Ellinghaus kündigt derweil an, SPD und Grüne wollten sich »nicht auf der guten Bilanz der vergangenen Jahre ausruhen: Gerade der Klimaschutz bedeute große Verantwortung. Der will Rot-Grün in Wettenberg gerecht werden mit dem Bestellen eines Klimamanagers, dem Bilden eines Klimarates, dem Schaffen eines Klimazentrums in den Räumen der »Nau Schul«, dem massiven Voranbringen von Radwege-Infrastruktur bis hin zu einer lang geforderten Radwegebrücke Richtung Gießen über die Autobahn beim Umspannwerk. Da kündigt Ellinghaus an, dass Wettenberg in Vorleistung gehen werde - dann liege es an Stadt und Landkreis Gießen, die fortzuführen. Der SPD-Fraktions-Chef nutzte die Aussprache zum Haushalt zugleich, dem künftigen Bürgermeister Marc Nees gute Zusammenarbeit anzubieten. Nees vernahm’s auf den Zuschauerbänken.

Auch die Freien Wähler sind mit dem Etat zufrieden: Sie machten ihre Zustimmung allerdings davon abhängig, dass Wettenberg das Hallenbad in Biebertal mit einem 20 000-Euro-Zuschuss unterstützt, um dauerhaft dessen Fortbestand sichern zu helfen. Das stößt zwar nach wie vor auf wenig Gegenliebe bei der SPD, birgt seit Jahren etwas Zündstoff. Der Kompromiss allerdings: Das Geld wird mit einem Sperrvermerk versehen. Der Sport- und Kulturausschuss schaut noch einmal genauer hin und entscheidet dann eigenständig über das Freigeben der Mittel. Wobei man in der CDU diese Diskussion nicht versteht: Ganz gleich, ob man von einem Zuschuss zu Investitionen oder zu Betriebskosten redet. »Wir sollten da einen Beitrag leisten, auch wenn es mal keinen Nachweis für hohe Investitionen gibt«, warb Finanzausschussvorsitzende Anuschka Gerlach (CDUJ) mit Blick auf die Wettenberger Bürger, die das Bad in der Nachbargemeinde frequentieren.

Etwas Wasser in den Wein goss der CDU-Fraktionsvorsitzende Dr. Gerhard Noeske.
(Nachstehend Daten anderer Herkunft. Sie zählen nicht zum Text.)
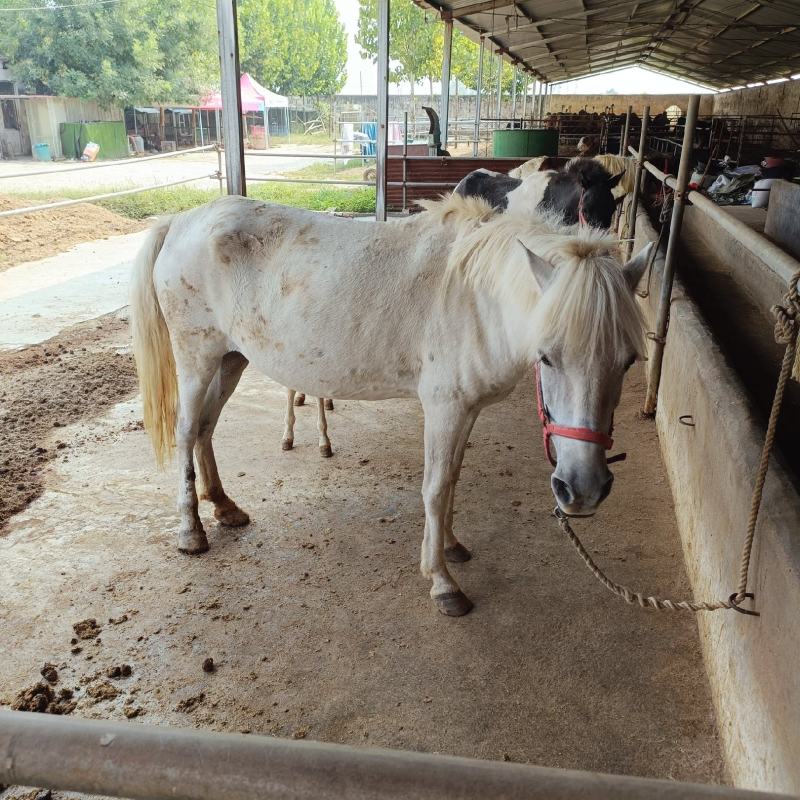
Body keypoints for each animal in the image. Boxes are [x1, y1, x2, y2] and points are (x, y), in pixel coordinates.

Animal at [131, 193, 651, 616]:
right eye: (546, 356)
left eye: (628, 360)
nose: (583, 490)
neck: (474, 296)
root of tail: (181, 221)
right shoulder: (444, 408)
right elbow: (436, 488)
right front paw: (442, 583)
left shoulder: (466, 411)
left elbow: (452, 478)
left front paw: (451, 546)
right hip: (197, 357)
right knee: (185, 431)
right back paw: (191, 532)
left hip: (231, 359)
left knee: (206, 428)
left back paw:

Er beklagt, dass die gemeindlichen Immobilien »auf Verschleiß gefahren« statt kontinuierlich instand gehalten werden, dass im Bauamt oder bei der Grünanlagenpflege Arbeiten liegen bleiben, dass die Kosten fürs neue Verwaltungsgebäude noch unabsehbar sind, und dass teils Symbolpolitik betrieben werde - etwa mit der Bau-Zertifizierung einer neuen Kita. Es sei ein »Haushalt des Überganges, der einiges beginne und wenig zu Ende bringe, bilanziert der Oppositionschef. Aber letztlich stimmte auch seine Union zu.